TEXTE SOURCE:
══════
La difficulté d’intervenir dans ce cadre précis pour un maire est qu’il prend le risque important de ne faire que des mécontents. La vérité se trouve souvent autour d’un point d’équilibre imparfait qui ne convient véritablement à personne, car demandant à chaque partie des concessions. Et notre société, de moins en moins tolérante, vit de plus en plus difficilement avec ce principe. Le requérant regrettera l’incapacité de résoudre son problème dans la projection qu’il s’en était fait, ou bien regrettera le délai long de mise en œuvre de la solution. De l’autre côté, l’habitant sollicité appréciera rarement de recevoir une visite, un appel ou un courrier du maire de sa commune lui intimant la nécessité d’agir. Là où l’ego est froissé, rien de bon ne ressort généralement. La médiation oblige donc à faire le sacrifice de son image et de ses intérêts personnels au profit du bien public.


La fragilisation du maire se retrouve également dans le manque de moyens humains et financiers dont il dispose pour assumer, dans son propre champ d’intervention, ses responsabilités. Les élus locaux, avec des budgets contraints et des masses salariales à maitriser, sont eux aussi soumis à des choix qui retardent leurs actions et potentiellement égratignent l’exemplarité qui devrait être la leur avant de demander à d’autres de respecter leurs devoirs.


J’ai parfois la sensation regrettable que dans les décennies précédentes, la fonction de maire était plus équilibrée dans son rapport entre les avantages et les inconvénients du poste. Le premier magistrat devait toujours agir pour assurer la concorde républicaine au sein de sa population, avec les inconvénients précédemment décris. Mais il avait aussi davantage de moyens pour agir sur l’espace public, pour répondre favorablement aux sollicitations de sa population, pour réaliser des travaux d’amélioration de ses rues, bâtiments, espaces publics, services ... Un juste équilibre pouvait se créer dans l’esprit des administrés, et ainsi favoriser le développement d’une forme de dissonance cognitive indispensable pour contrebalancer la compréhension de son action.
══════
DONNÉES ENREGISTRÉES:
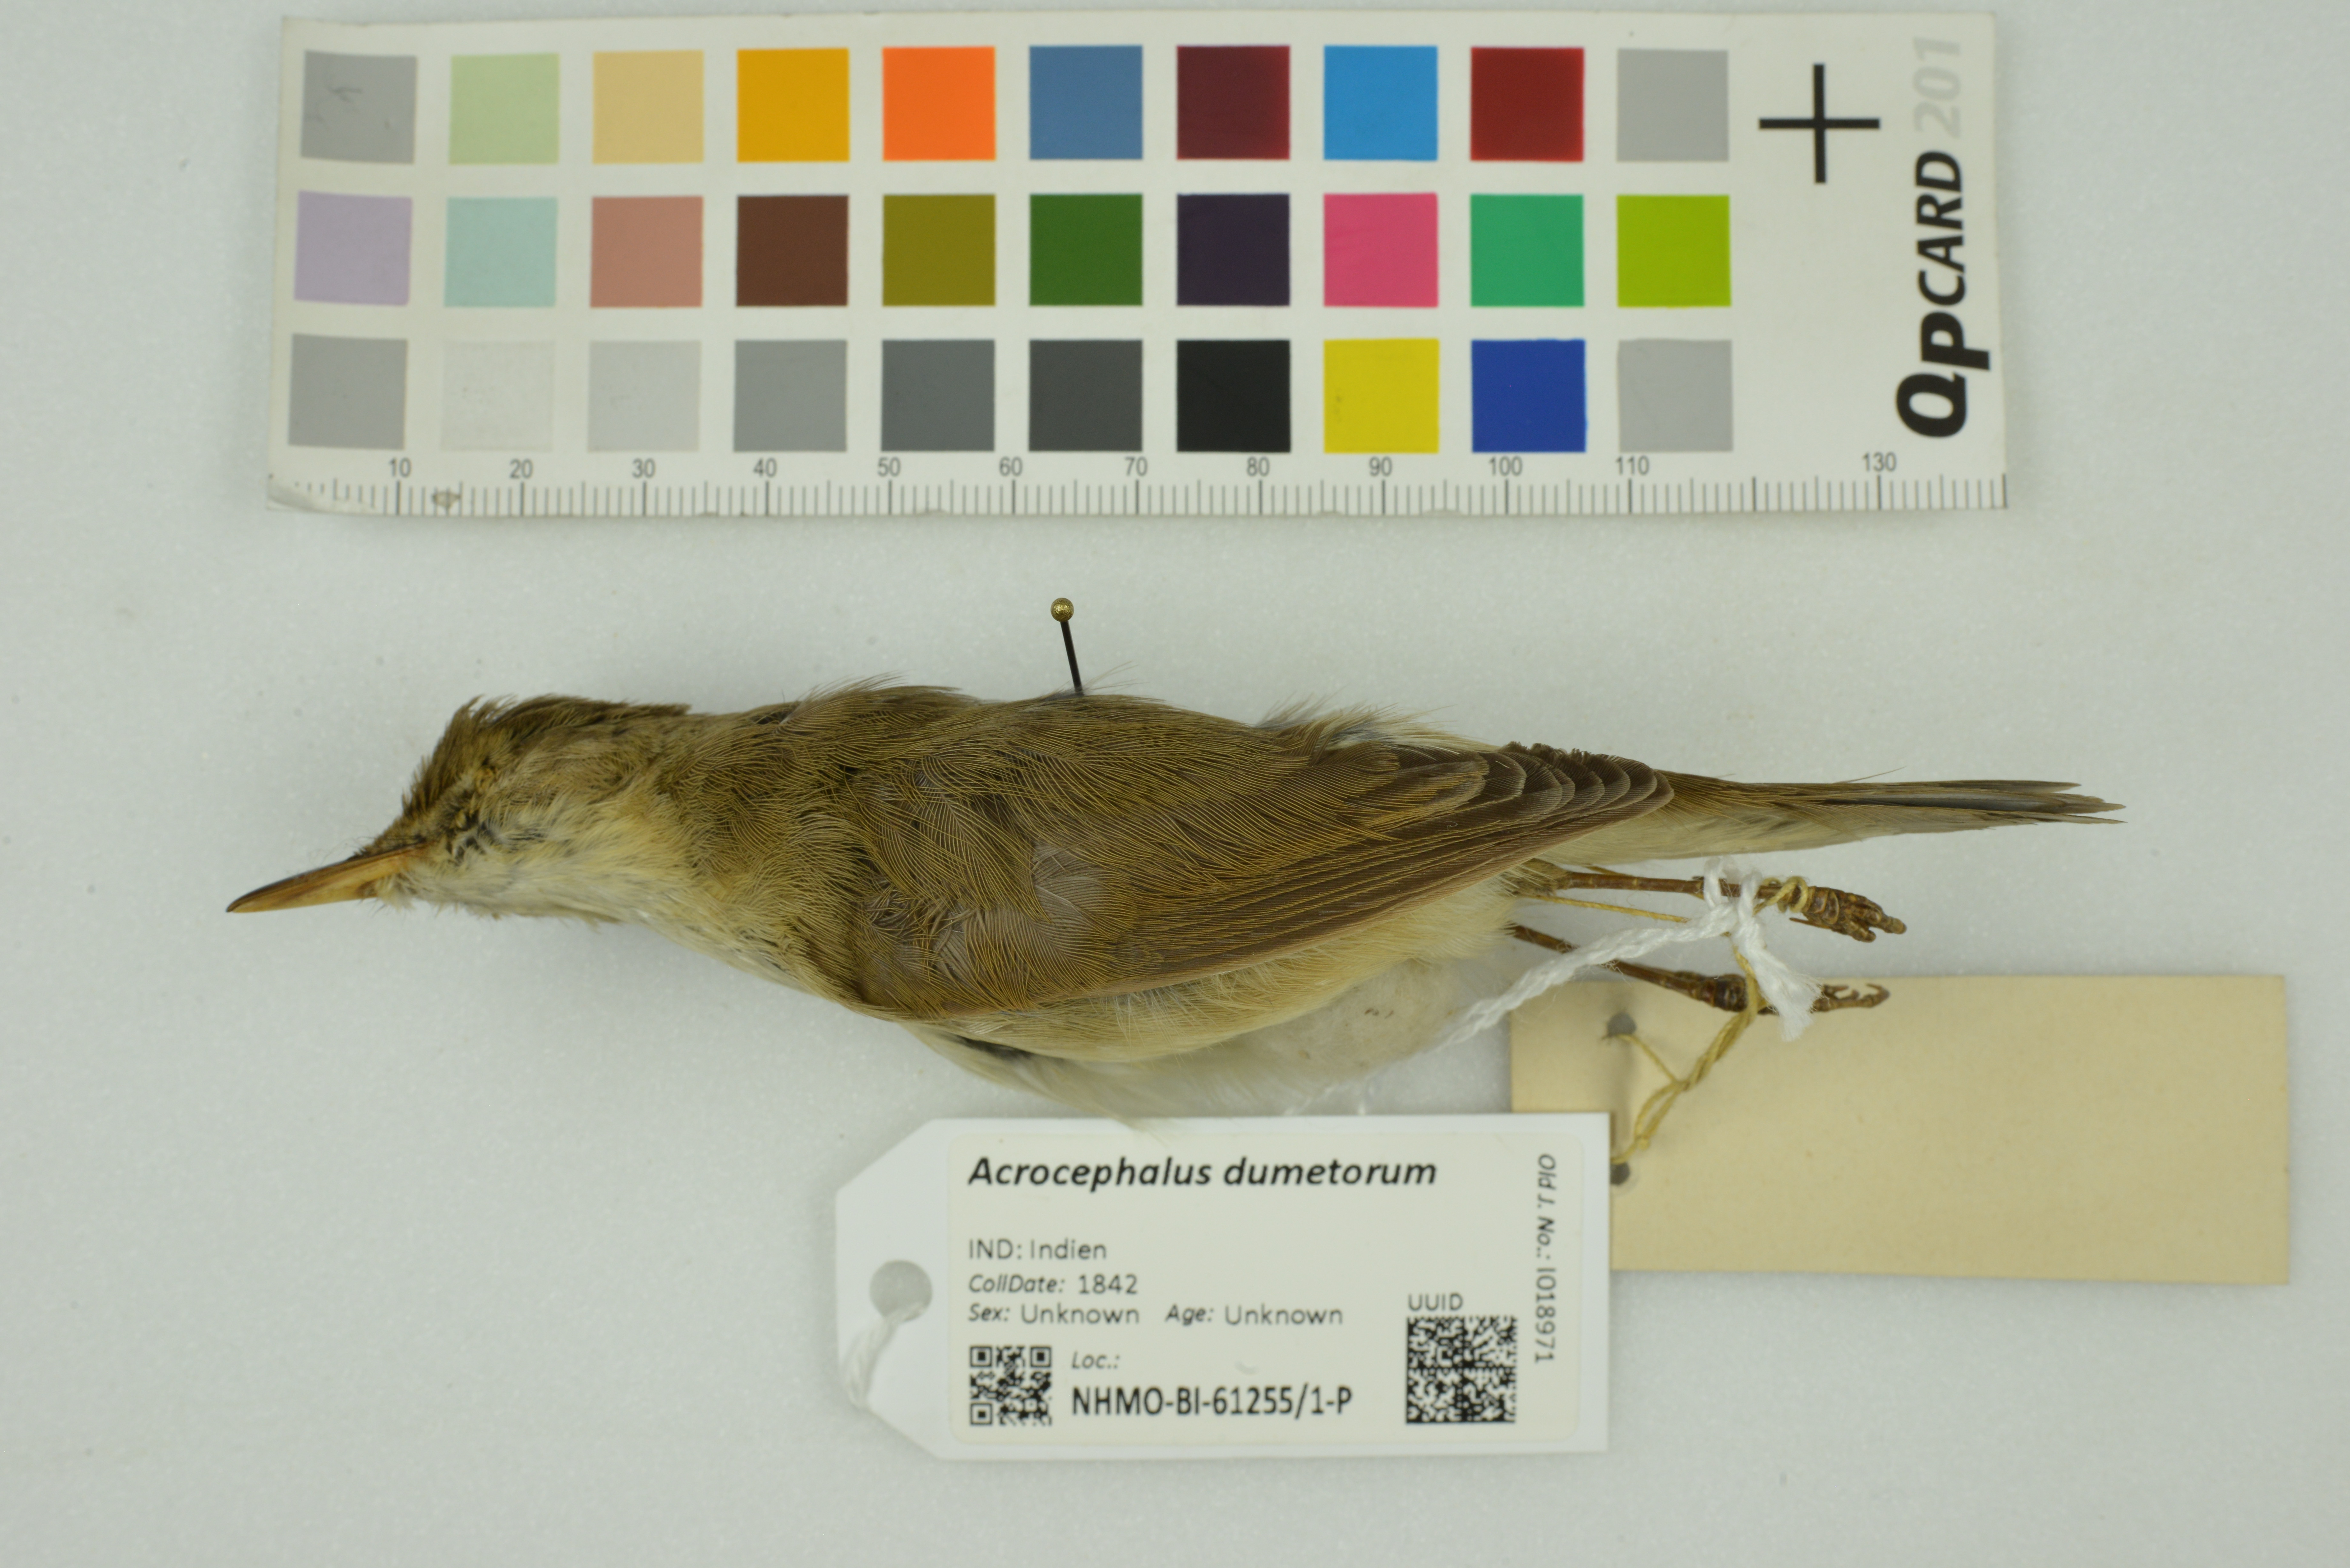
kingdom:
══════
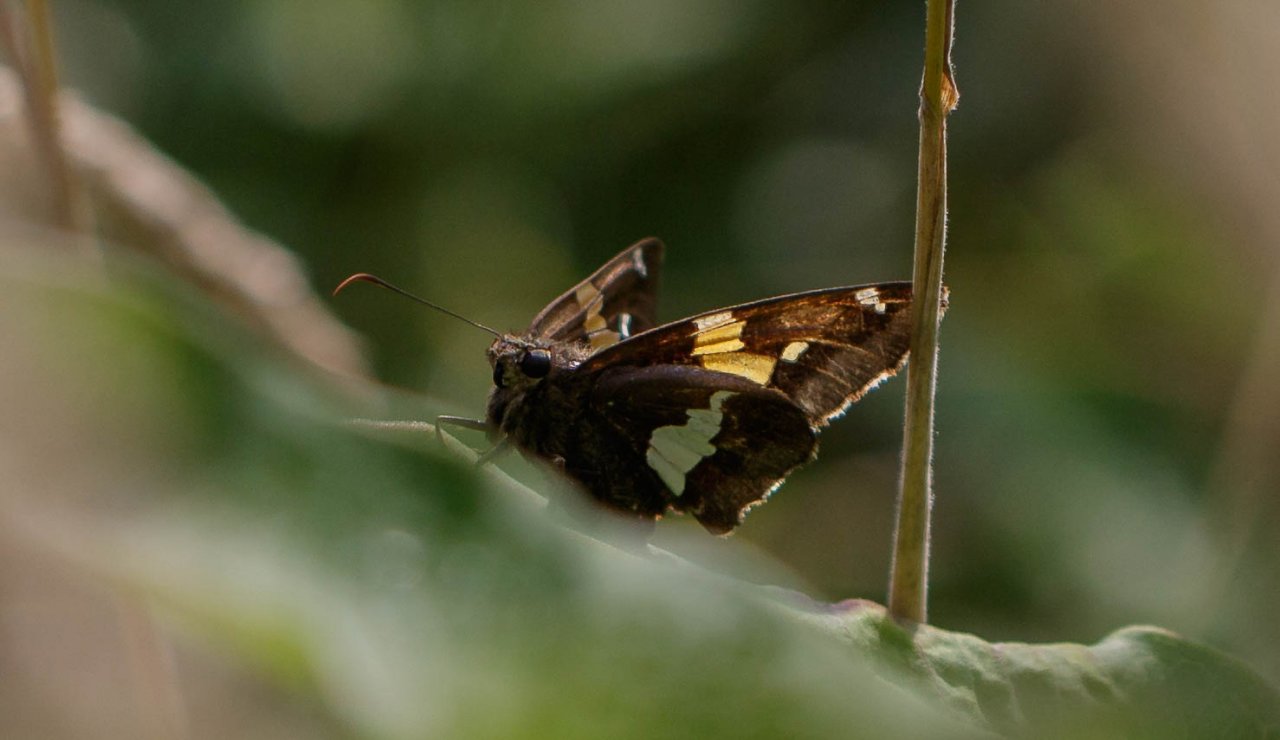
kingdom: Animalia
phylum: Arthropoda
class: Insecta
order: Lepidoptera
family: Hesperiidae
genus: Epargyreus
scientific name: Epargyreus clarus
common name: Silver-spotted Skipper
══════
CONSIGNE:
Dans le texte sur la fonction de maire, veuillez reprendre la partie qui s'ouvre sur les mots contenant « J’ai parfois la » et se ferme sur « de son action. », en substituant « années » à « décennies ».

RÉSULTAT OBTENU:
J’ai parfois la sensation regrettable que dans les années précédentes, la fonction de maire était plus équilibrée dans son rapport entre les avantages et les inconvénients du poste. Le premier magistrat devait toujours agir pour assurer la concorde républicaine au sein de sa population, avec les inconvénients précédemment décris. Mais il avait aussi davantage de moyens pour agir sur l’espace public, pour répondre favorablement aux sollicitations de sa population, pour réaliser des travaux d’amélioration de ses rues, bâtiments, espaces publics, services ... Un juste équilibre pouvait se créer dans l’esprit des administrés, et ainsi favoriser le développement d’une forme de dissonance cognitive indispensable pour contrebalancer la compréhension de son action.